When you copy the data, keep every line exactly as written and skip the pictures.

☆ ☆ ☆ ☆ ☆

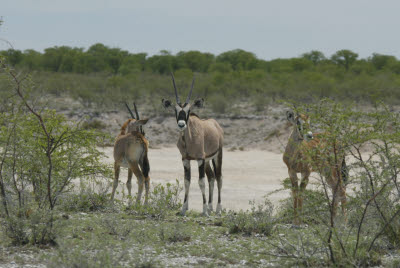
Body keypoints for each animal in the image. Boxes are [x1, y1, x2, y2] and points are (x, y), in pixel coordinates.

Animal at [162, 74, 225, 217]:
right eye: (175, 110)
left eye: (188, 110)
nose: (181, 124)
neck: (188, 140)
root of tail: (216, 124)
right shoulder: (186, 159)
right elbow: (187, 182)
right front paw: (183, 209)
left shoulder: (200, 159)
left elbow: (201, 182)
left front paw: (204, 211)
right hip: (207, 160)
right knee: (211, 177)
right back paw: (210, 207)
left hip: (217, 156)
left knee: (219, 177)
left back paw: (217, 209)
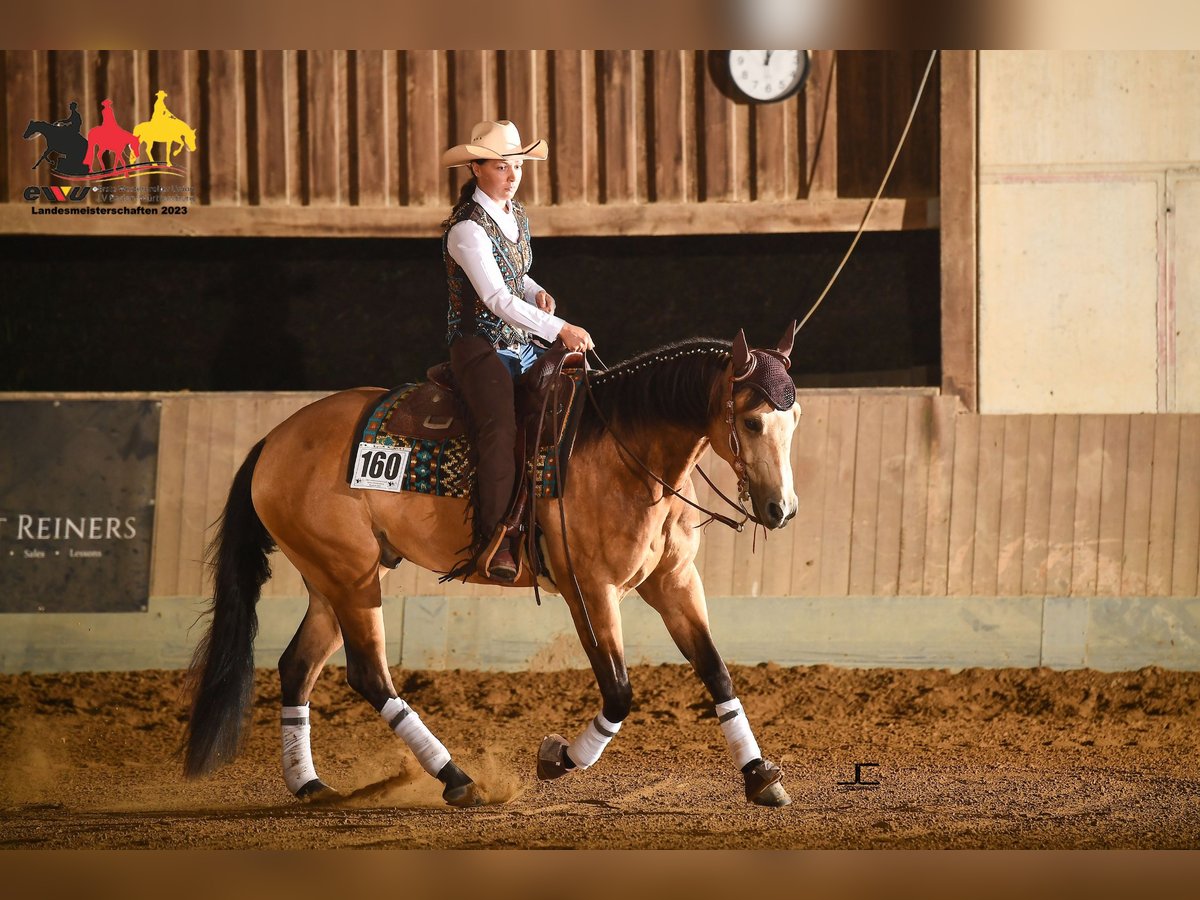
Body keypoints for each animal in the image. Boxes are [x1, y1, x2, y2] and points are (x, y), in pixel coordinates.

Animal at [184, 328, 806, 816]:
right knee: (369, 676)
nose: (782, 510)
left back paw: (309, 784)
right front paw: (558, 757)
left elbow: (717, 672)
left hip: (333, 580)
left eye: (794, 417)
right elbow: (619, 692)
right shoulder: (590, 592)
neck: (624, 452)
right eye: (753, 421)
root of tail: (274, 440)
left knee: (297, 667)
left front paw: (759, 777)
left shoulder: (674, 583)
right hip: (349, 577)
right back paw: (456, 779)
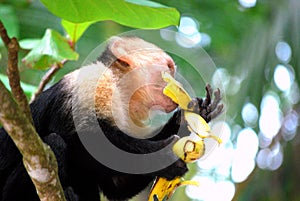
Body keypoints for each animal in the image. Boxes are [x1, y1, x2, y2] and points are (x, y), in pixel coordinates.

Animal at [0, 36, 223, 201]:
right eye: (169, 67)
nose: (177, 82)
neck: (120, 89)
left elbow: (116, 182)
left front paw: (194, 114)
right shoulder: (93, 81)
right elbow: (84, 142)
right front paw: (164, 158)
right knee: (55, 143)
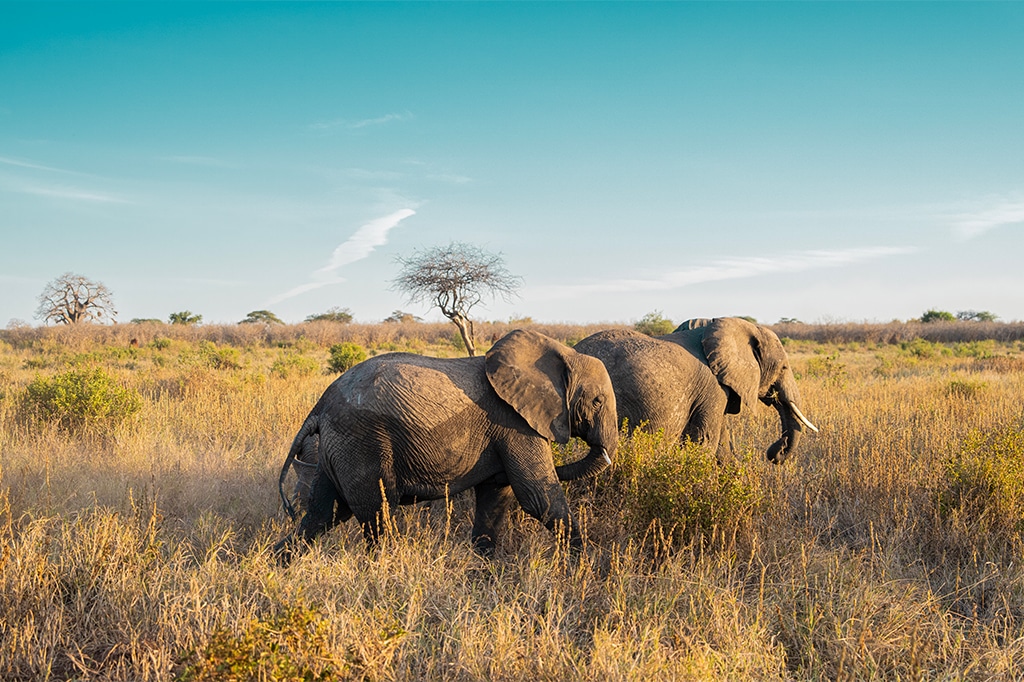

☆ ☆ ☆ ☆ ☆

# TASK OUTPUT
Body keypoints for each animal in the image. Boxes are [x1, y1, x2, y2] and points are (x, y), in pixel coordinates.

Animal at [162, 74, 225, 217]:
right eye: (175, 110)
left eye: (188, 110)
nose: (181, 124)
neck: (188, 140)
root of tail: (216, 124)
right shoulder: (186, 159)
right elbow: (187, 182)
right front paw: (183, 209)
left shoulder: (200, 159)
left elbow: (201, 182)
left front paw: (204, 211)
right hip: (207, 160)
right knee: (211, 177)
right back paw: (210, 207)
left hip: (217, 156)
left knee: (219, 177)
left back paw: (217, 209)
Body keypoints for each animal in the image. Boxes are [x1, y1, x2, y2] and points are (x, y), in pixel coordinates.

Animal at [184, 328, 806, 816]:
right knee: (369, 676)
nose: (782, 510)
left back paw: (309, 784)
right front paw: (558, 757)
left elbow: (717, 672)
left hip: (333, 580)
left eye: (794, 417)
right elbow: (619, 692)
right shoulder: (590, 592)
neck: (624, 452)
right eye: (753, 421)
root of tail: (274, 440)
left knee: (297, 667)
left front paw: (759, 777)
left shoulder: (674, 583)
right hip: (349, 577)
right back paw: (456, 779)
Body keypoints for each animal in the image. Boxes are [x1, y1, x2, y2] and points are (x, y), in pixel coordinates.

Animal at [0, 36, 223, 201]:
right eye: (169, 67)
nose: (177, 82)
neck: (120, 89)
left elbow: (116, 182)
left front paw: (194, 114)
right shoulder: (93, 81)
right elbow: (84, 142)
right front paw: (164, 158)
right knee: (55, 143)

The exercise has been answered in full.